My example: #include <locale> #include <iostream> #include <ctime> #include <cstring> #include <iterator> int main() { std::locale l("fr_FR.utf-8"); const std::time_put<char> &t(std::use_facet<std::time_put<char> > (l)); time_t now=time(0); struct tm tmbuf; localtime_r(&now, &tmbuf); const char *fmt="%B-%d-%Y"; std::cout.imbue(l); t.put(std::ostreambuf_iterator<char>(std::cout), std::cout, ' ', &tmbuf, fmt, fmt+strlen(fmt)); std::cout << std::endl; return 0; }I couldn't get this to work until I stuck that imbue in there. I'm trying to understand why.

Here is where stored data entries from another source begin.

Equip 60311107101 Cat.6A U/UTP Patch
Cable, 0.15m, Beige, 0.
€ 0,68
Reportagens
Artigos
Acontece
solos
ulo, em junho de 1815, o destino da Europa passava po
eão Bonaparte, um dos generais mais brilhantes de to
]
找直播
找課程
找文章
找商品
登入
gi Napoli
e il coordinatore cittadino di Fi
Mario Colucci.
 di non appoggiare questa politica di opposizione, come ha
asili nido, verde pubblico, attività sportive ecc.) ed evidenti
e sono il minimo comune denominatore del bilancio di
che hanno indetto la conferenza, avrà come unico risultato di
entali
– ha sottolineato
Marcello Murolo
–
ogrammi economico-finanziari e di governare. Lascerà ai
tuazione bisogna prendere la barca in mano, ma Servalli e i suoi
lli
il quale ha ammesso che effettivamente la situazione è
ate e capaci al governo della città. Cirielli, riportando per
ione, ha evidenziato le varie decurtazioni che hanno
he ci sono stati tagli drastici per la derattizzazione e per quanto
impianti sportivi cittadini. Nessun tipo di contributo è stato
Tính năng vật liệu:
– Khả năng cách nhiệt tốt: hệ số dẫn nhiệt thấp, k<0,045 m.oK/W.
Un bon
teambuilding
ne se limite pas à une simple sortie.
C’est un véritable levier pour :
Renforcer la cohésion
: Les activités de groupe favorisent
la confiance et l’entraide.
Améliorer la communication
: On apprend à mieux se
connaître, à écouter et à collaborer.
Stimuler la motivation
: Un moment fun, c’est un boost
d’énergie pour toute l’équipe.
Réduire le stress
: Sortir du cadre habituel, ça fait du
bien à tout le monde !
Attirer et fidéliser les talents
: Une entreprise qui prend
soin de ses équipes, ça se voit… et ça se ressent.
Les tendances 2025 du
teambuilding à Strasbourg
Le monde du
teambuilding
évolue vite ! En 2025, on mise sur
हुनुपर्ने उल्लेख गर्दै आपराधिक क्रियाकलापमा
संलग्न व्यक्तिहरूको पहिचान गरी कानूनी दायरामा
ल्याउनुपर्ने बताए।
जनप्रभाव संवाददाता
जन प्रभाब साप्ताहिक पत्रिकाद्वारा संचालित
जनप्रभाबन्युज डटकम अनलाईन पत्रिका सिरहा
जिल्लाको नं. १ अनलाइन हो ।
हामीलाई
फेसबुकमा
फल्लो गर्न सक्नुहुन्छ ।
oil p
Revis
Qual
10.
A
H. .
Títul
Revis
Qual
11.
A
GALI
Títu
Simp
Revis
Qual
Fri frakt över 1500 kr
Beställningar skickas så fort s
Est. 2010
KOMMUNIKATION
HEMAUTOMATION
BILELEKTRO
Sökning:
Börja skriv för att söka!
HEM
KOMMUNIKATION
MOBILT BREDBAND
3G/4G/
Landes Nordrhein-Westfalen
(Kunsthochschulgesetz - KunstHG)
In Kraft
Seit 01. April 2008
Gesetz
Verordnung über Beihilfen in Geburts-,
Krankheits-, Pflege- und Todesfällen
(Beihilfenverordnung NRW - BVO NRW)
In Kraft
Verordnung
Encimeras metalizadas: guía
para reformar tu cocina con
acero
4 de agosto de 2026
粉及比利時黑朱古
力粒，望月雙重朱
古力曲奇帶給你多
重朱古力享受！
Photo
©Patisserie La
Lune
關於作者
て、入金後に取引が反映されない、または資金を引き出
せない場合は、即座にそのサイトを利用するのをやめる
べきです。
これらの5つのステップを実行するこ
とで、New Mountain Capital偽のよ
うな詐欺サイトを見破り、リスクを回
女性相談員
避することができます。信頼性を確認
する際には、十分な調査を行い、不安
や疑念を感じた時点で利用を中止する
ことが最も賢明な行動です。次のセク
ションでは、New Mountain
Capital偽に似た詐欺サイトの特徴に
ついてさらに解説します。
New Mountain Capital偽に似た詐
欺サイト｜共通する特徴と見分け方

If I take out the imbue call, the month name that gets formatted to cout comes from the C/POSIX locale, even though "t" is a facet from the fr_FR locale. I can't figure out why I instantiate a locale, get its time_put facet, and use it to format a struct tm, when the locale gets subsequently ignored in favor of what's imbued in the ostream.
If in the sample code, I change: std::locale l("C"); and std::cout.imbue(std::locale("fr_FR.utf-8"));Then I get fr_FR locale written to cout, which suggests that the imbued locale in the ostream governs the date/time localization.
So, it appears to me that it's completely irrelevant from which locale the std::time_put facet gets instantiated from, it's the locale imbued into the output stream that determines the output locale. What is the logic for this?